- ASSIGNMENT
Search the data for the string "offre", and report each line where it is found.

- RECORDS TO USE
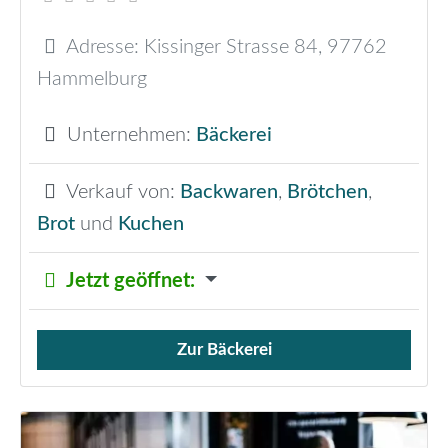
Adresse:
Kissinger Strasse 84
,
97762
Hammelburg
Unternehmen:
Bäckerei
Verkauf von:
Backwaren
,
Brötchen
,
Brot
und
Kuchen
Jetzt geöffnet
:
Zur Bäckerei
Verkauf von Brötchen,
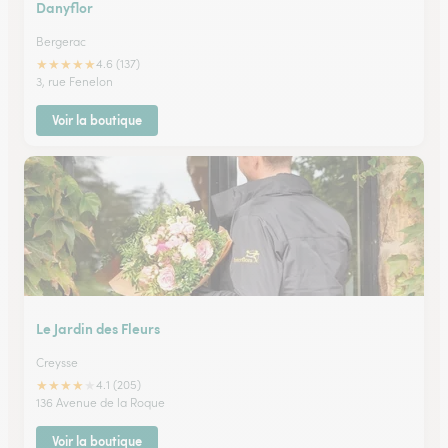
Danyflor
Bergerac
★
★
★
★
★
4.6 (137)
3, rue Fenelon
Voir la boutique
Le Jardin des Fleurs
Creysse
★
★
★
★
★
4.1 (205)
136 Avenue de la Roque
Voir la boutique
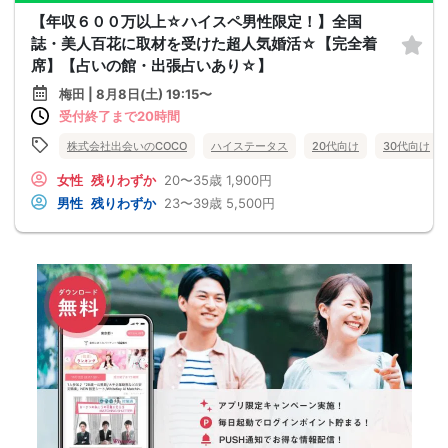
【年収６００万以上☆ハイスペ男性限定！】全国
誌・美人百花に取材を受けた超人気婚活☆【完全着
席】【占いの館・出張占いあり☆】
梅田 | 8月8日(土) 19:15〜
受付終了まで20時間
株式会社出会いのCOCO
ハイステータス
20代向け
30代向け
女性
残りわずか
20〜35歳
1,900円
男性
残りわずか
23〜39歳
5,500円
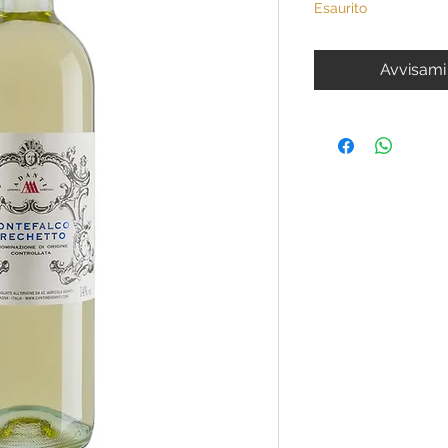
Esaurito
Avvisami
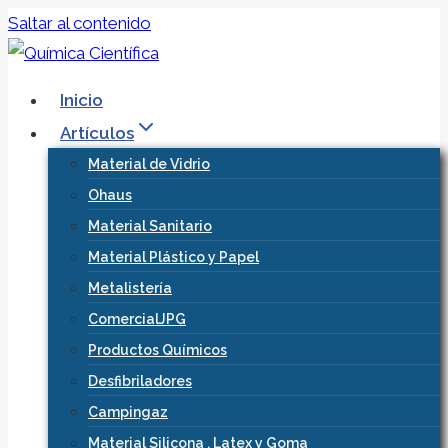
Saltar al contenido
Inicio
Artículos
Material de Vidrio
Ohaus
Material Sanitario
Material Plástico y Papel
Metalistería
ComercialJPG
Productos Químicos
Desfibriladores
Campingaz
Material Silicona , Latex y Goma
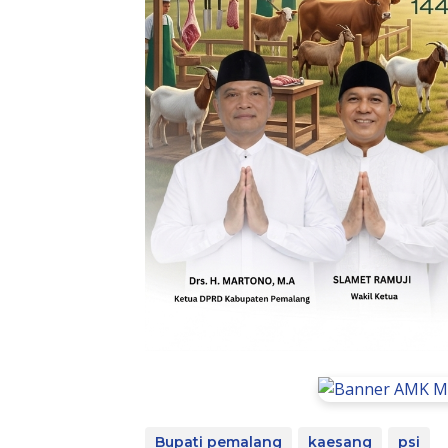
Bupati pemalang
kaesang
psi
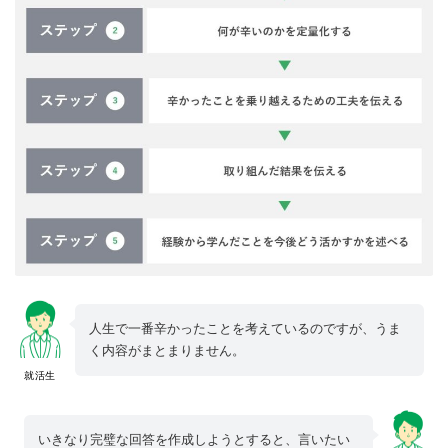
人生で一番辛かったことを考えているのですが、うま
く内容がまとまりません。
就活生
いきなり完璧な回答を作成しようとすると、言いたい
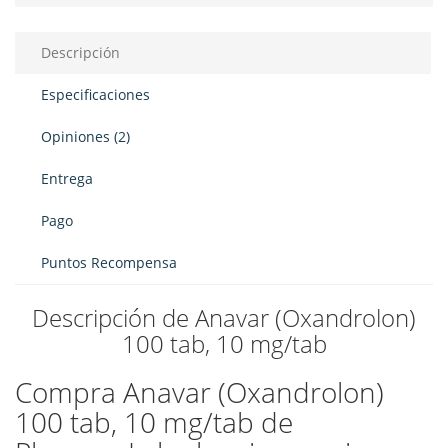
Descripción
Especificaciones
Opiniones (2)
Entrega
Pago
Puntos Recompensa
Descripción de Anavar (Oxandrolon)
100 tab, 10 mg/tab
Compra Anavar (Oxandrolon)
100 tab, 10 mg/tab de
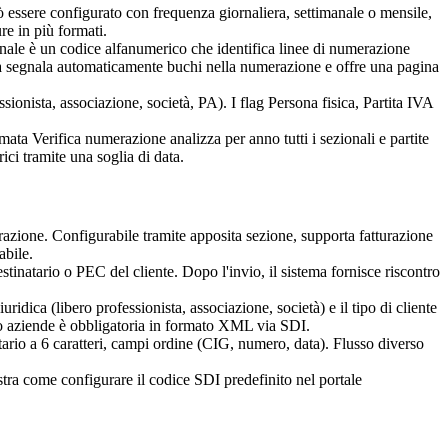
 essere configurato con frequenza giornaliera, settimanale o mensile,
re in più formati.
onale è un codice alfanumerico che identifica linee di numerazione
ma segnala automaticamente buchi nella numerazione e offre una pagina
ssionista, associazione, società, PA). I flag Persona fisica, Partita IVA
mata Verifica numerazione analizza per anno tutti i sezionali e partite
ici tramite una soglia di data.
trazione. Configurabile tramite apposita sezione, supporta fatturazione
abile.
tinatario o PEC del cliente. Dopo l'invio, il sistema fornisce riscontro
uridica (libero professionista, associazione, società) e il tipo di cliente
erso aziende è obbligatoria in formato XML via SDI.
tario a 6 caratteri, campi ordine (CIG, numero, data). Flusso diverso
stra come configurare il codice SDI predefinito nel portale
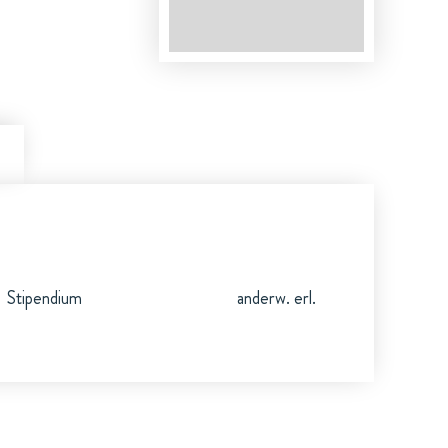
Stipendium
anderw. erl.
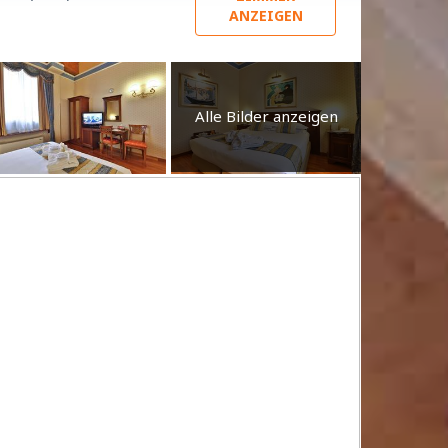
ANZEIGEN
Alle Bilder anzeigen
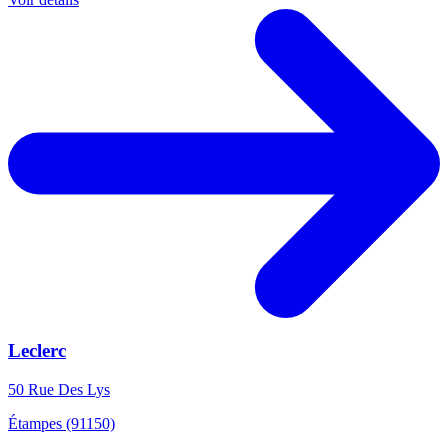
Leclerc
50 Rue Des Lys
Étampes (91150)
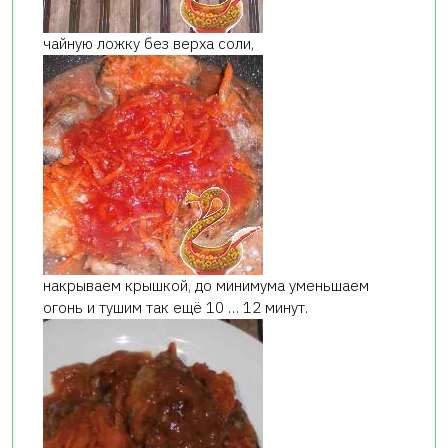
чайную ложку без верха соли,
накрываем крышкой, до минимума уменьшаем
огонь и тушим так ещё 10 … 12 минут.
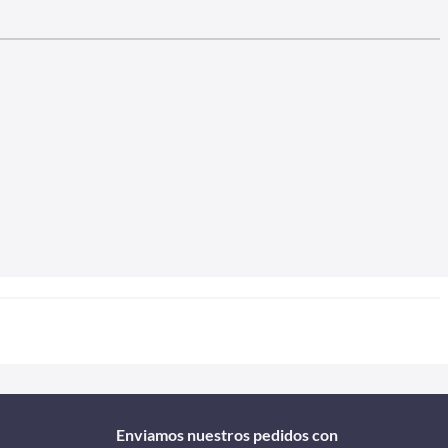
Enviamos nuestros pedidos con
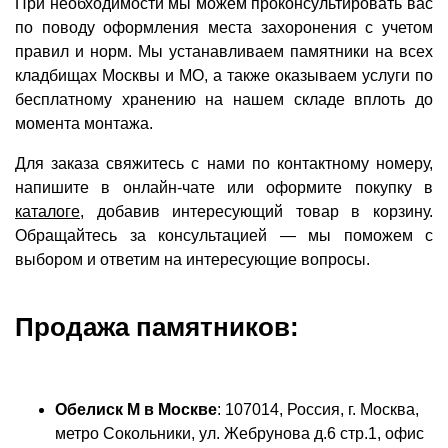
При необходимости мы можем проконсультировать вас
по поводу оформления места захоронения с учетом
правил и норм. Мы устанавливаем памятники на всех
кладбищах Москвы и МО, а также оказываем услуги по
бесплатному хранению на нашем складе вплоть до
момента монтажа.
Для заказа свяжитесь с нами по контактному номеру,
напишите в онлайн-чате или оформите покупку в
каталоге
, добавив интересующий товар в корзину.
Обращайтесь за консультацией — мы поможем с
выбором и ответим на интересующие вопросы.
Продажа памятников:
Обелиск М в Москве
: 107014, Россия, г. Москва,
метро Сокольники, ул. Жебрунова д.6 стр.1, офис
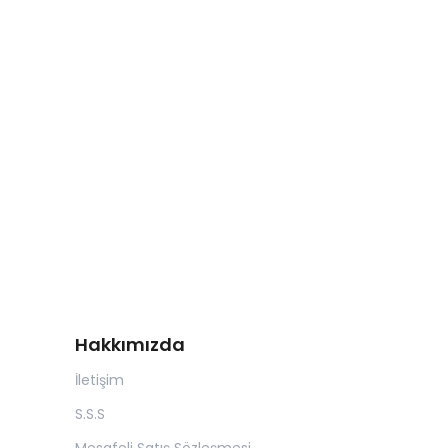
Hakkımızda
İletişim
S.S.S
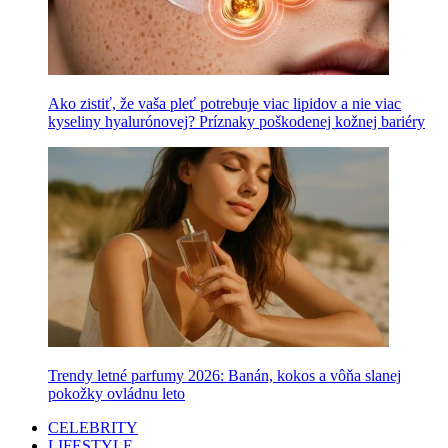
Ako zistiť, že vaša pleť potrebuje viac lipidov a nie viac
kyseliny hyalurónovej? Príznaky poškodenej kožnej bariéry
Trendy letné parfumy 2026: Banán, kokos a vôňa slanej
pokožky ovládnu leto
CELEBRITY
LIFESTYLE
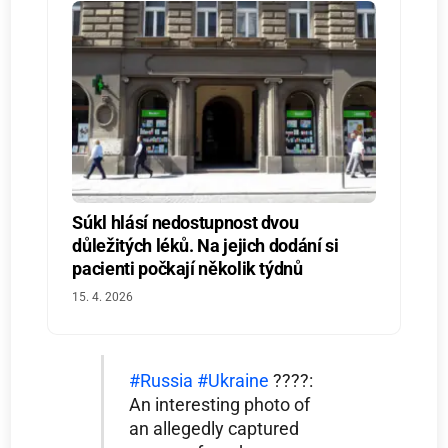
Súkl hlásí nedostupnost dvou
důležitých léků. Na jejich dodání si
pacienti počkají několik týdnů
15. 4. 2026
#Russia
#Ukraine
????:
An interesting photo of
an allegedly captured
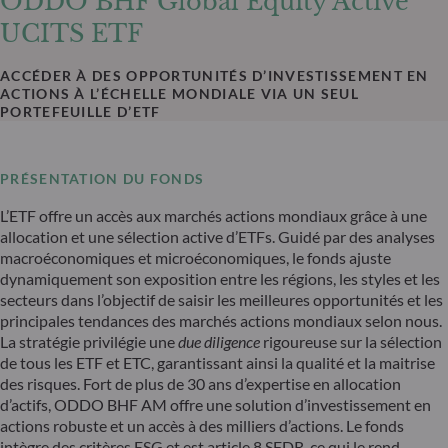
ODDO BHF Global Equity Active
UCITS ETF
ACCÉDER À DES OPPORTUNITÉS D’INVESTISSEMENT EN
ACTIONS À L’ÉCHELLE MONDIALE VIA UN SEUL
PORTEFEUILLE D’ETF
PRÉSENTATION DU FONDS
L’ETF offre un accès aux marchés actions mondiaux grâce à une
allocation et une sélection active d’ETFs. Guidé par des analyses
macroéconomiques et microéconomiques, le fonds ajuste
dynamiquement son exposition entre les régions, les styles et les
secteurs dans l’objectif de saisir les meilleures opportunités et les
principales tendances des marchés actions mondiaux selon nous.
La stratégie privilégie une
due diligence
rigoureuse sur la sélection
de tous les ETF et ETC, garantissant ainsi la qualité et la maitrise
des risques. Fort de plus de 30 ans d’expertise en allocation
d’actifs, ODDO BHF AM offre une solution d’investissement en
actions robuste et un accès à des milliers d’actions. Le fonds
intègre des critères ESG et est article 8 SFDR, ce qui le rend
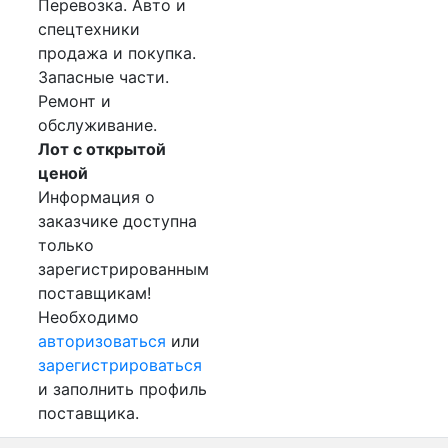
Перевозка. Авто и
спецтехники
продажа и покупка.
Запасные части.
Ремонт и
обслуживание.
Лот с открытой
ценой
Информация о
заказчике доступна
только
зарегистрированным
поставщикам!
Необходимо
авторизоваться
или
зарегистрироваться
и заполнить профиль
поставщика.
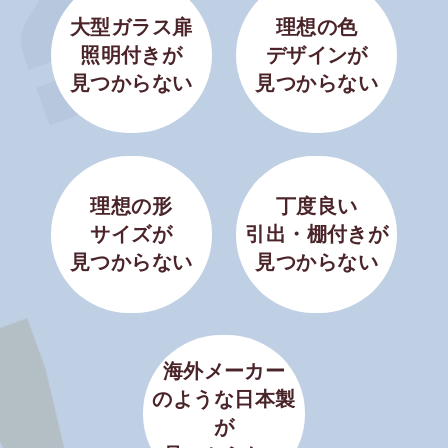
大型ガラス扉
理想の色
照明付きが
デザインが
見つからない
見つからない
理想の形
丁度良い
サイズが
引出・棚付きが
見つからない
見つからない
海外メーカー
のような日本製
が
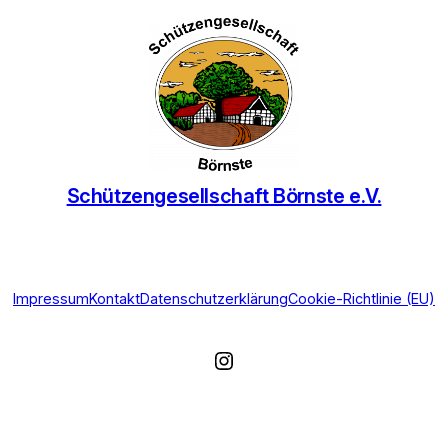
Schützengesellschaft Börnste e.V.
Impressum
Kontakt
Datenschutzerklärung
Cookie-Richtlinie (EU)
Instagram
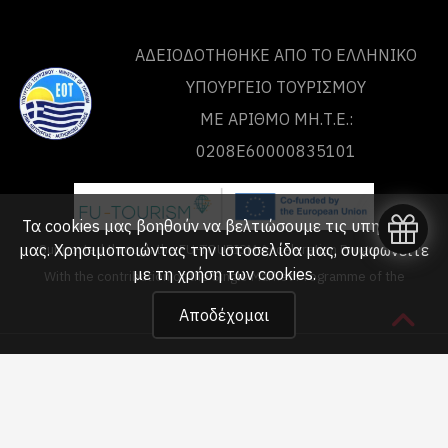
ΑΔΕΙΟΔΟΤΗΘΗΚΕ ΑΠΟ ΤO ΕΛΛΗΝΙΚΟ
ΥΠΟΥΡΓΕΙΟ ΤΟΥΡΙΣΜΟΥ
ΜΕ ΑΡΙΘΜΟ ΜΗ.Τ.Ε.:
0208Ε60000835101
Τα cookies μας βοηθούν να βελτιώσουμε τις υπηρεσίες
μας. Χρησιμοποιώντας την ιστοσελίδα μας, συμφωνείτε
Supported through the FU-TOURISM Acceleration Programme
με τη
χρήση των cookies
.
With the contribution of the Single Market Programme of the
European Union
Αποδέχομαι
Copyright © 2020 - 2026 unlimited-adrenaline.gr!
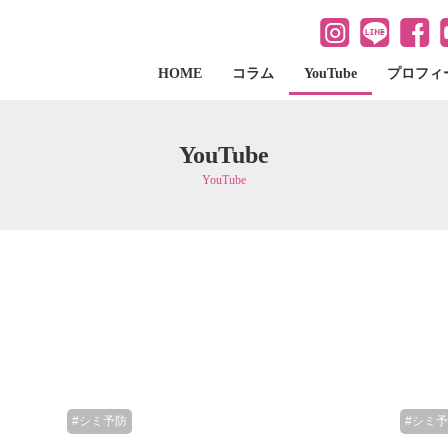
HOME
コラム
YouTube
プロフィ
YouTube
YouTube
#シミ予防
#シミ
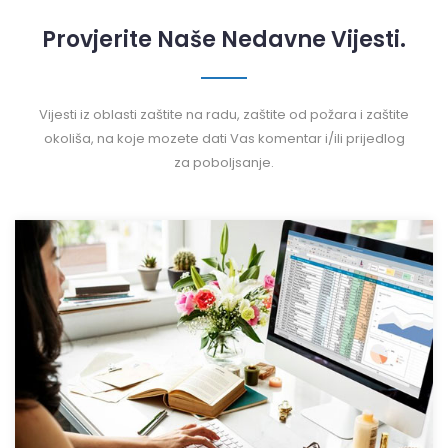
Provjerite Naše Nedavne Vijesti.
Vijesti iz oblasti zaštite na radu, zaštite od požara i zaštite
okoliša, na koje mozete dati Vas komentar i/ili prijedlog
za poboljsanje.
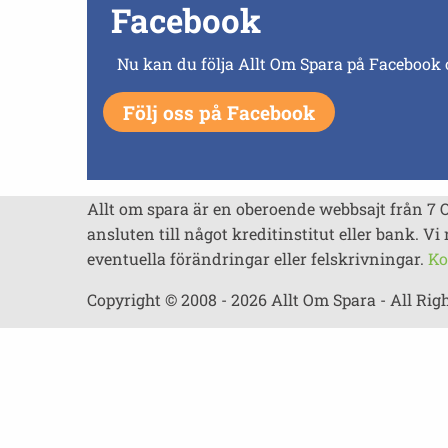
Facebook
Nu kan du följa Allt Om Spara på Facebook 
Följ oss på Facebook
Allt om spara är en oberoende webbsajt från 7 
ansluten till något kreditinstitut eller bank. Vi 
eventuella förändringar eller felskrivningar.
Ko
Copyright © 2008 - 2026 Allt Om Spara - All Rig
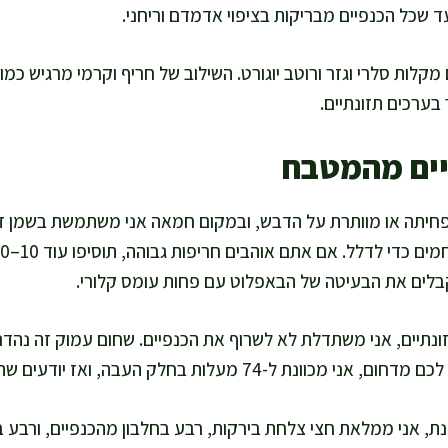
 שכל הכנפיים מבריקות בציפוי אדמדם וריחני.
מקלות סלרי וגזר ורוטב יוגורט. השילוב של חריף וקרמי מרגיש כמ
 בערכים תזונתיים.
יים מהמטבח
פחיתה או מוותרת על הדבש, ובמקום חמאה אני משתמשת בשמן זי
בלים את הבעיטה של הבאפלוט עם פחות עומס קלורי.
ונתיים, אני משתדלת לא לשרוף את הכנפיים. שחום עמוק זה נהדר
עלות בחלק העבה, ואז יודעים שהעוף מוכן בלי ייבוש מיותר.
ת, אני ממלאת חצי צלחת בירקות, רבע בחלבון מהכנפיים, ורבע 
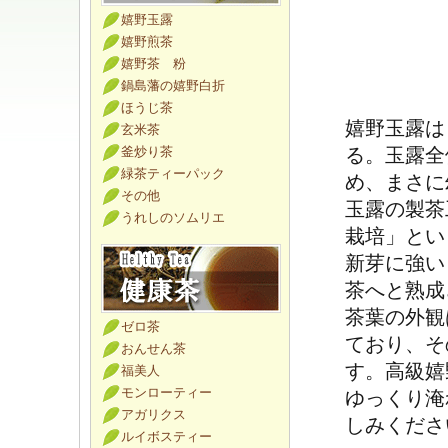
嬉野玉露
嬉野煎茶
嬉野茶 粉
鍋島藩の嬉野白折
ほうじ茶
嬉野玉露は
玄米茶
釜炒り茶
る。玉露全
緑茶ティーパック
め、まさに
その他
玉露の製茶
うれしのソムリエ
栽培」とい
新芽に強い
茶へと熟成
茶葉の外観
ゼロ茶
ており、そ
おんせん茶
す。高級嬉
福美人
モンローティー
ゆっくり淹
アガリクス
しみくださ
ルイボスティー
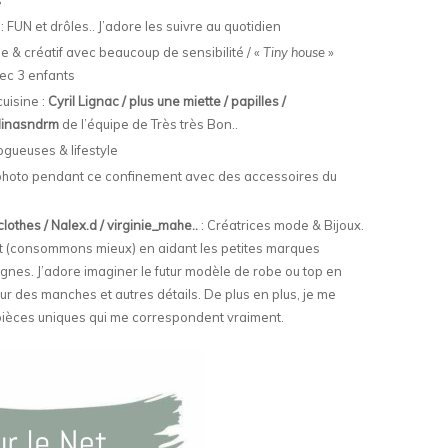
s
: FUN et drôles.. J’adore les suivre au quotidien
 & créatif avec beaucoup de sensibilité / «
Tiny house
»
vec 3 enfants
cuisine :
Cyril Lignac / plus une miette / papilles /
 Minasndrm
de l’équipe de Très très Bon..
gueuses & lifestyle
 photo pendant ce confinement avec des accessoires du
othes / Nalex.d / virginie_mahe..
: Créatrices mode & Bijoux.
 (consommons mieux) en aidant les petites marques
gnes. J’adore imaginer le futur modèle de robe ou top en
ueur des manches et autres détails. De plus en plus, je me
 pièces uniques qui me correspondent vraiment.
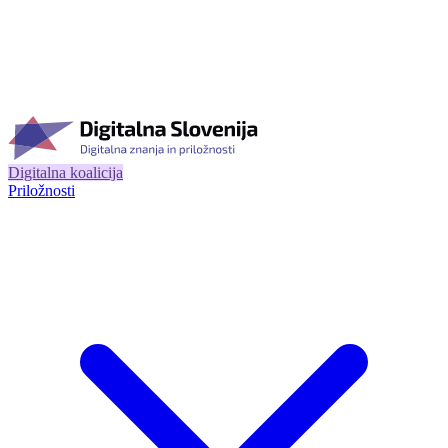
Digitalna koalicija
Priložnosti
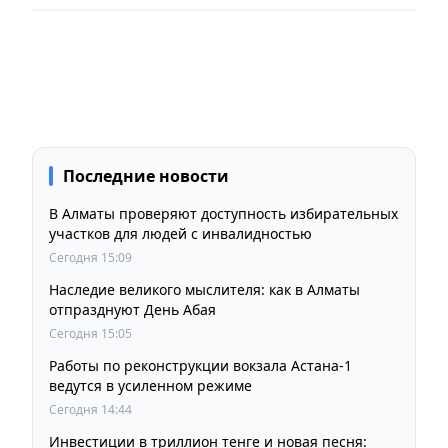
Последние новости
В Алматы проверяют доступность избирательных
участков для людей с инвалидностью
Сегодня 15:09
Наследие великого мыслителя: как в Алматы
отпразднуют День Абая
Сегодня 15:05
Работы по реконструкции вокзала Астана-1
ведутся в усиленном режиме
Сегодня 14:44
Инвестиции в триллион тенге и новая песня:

- WRITTEN RESPONSE
ma segnala automaticamente buchi nella numerazione e offre una pagina
L’ETF offre un accès aux marchés actions mondiaux grâce à une
d’actifs, ODDO BHF AM offre une solution d’investissement en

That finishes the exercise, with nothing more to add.